Unnamed: 0,smoking,alcohol,gambling,skydiving,...,age,income,education,region
1,,,,,...,,,,
2,No,Yes,No,No,...,> 60,"$50,000 - $99,999",Some college or Associate degree,East North Central
3,No,Yes,Yes,No,...,> 60,"$150,000+",Graduate degree,South Atlantic
4,Yes,Yes,Yes,No,...,> 60,"$50,000 - $99,999",Bachelor degree,New England
5,No,Yes,No,No,...,> 60,"$50,000 - $99,999",Graduate degree,Middle Atlantic


# Part III: Cleaning

**Now that we've go the data we need, let's tet a sense for how much missing data there is in this dataset by determining how many null-containing rows there are in `survey`. Assign this value to the variable `null_rows`.**

In [14]:
## YOUR CODE HERE
null_rows = survey.isnull().any(axis=1).sum()


In [15]:
assert null_rows == 217

Good to know that lots of people didn't answer every question. We'll keep that in mind as we work with this dataset.

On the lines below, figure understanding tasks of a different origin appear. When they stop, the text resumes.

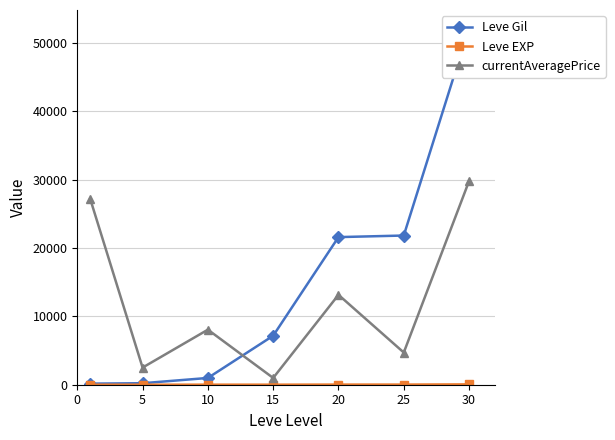

What is the difference between the second highest and second lowest values in the Leve Gil series?

21610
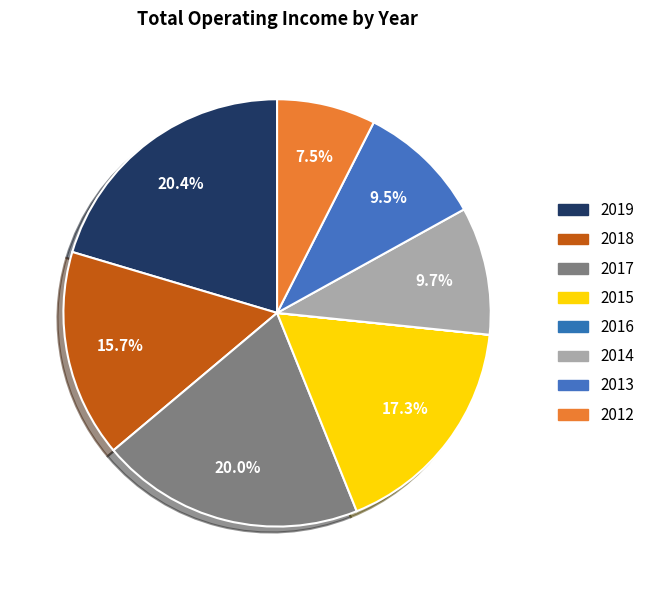

To the nearest percent, what is the difference between the 2019 and 2013 slice percentages?

11%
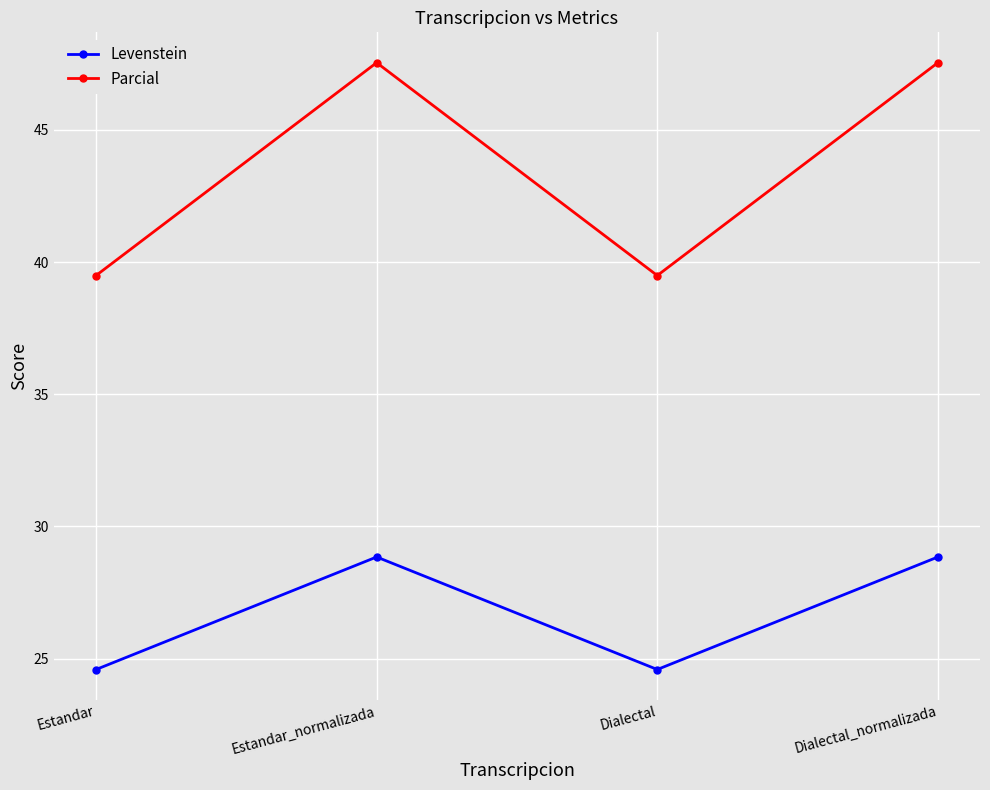

What is the minimum value shown in the chart?

24.6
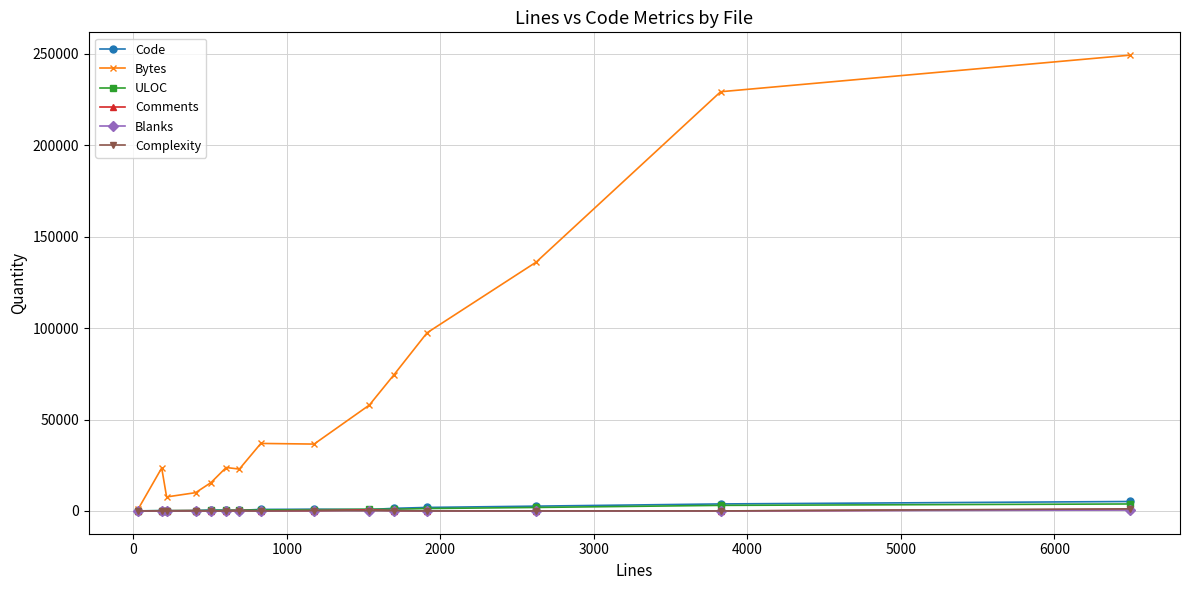

Which series has the largest total across all categories?

Bytes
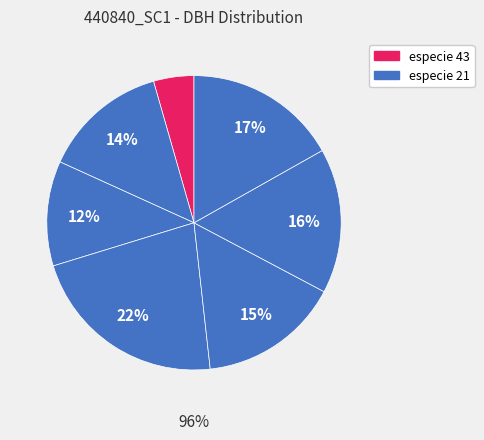

Count the number of slices in the pie.

7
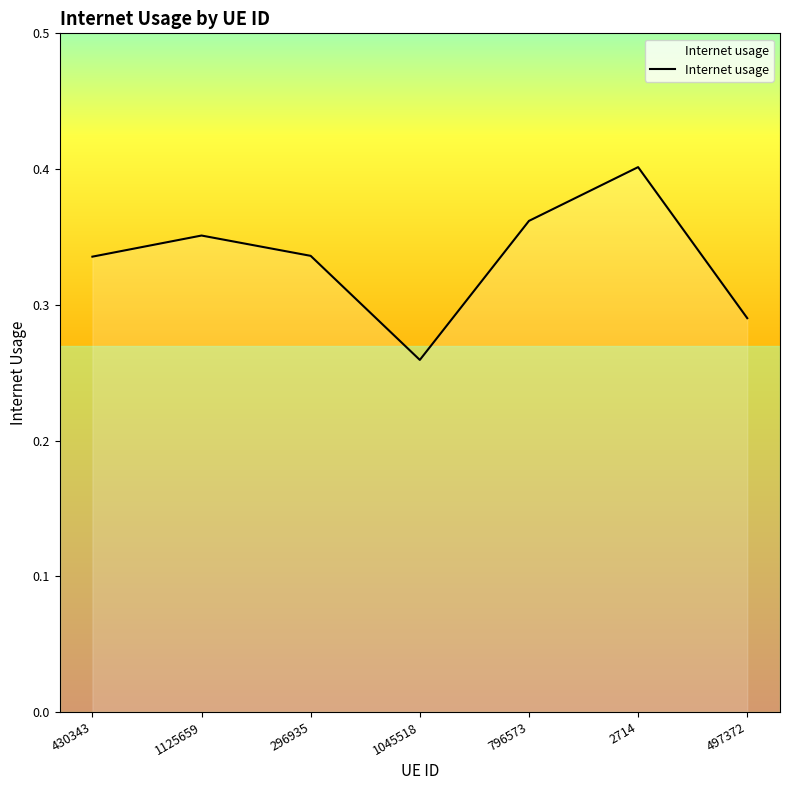

How many points are lower than both their immediate neighbors (excluding endpoints)?

1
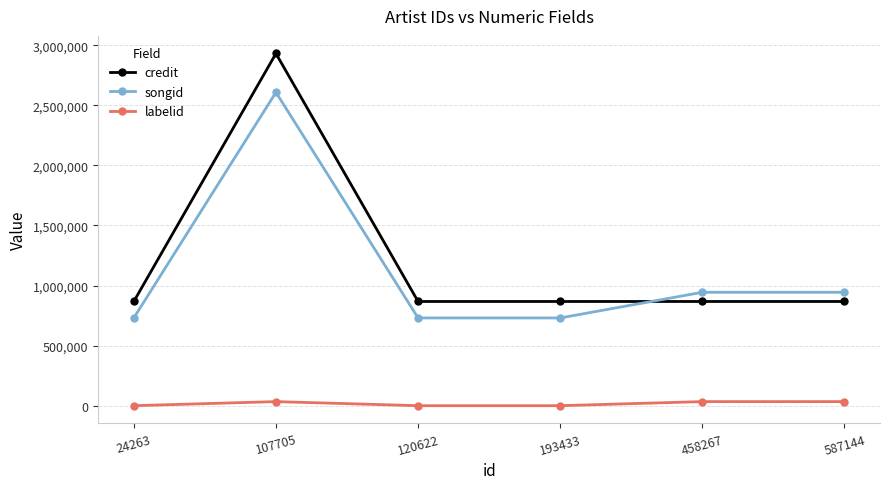

True or false: songid and labelid intersect in this chart.

False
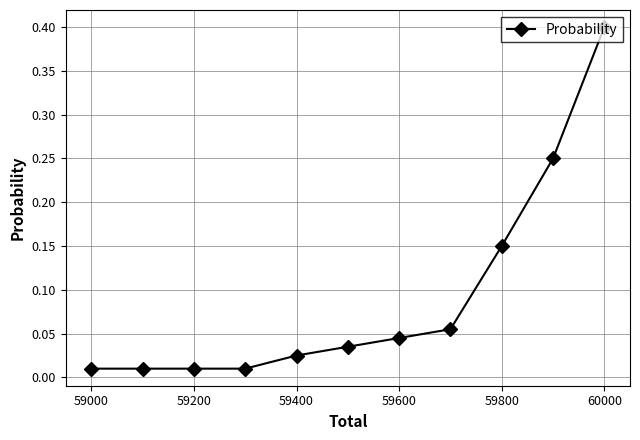

True or false: the data has more than 0 interior local peaks.

False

Simply dropping missing observations is typically not good practice; however, in this case we'll drop observations that have missing data across the entire row, as these are individuals who didn't participate in the survey at all. **Remove rows where ALL the columns have missing data for that participant.**

In [16]:
## YOUR CODE HERE
survey = survey.dropna(how='all')

In [17]:
assert survey.shape == (541, 13)

**Print the first few rows to remind yourself what the data look like at this point.**

In [18]:
## YOUR CODE HERE
survey.head()

Unnamed: 0,smoking,alcohol,gambling,skydiving,...,age,income,education,region
2,No,Yes,No,No,...,> 60,"$50,000 - $99,999",Some college or Associate degree,East North Central
3,No,Yes,Yes,No,...,> 60,"$150,000+",Graduate degree,South Atlantic
4,Yes,Yes,Yes,No,...,> 60,"$50,000 - $99,999",Bachelor degree,New England
5,No,Yes,No,No,...,> 60,"$50,000 - $99,999",Graduate degree,Middle Atlantic
6,No,No,No,No,...,18-29,"$0 - $24,999",Some college or Associate degree,West South Central


Note that the first row no longer has all missing data here. We've got a dataset we can work with now!

**Great work on this workbook! We'll continue to work with this dataset in section to answer our questions of interest. You can work on A2 or help a classmate work through this - we always understand things best once we've had to explain them to someone else.**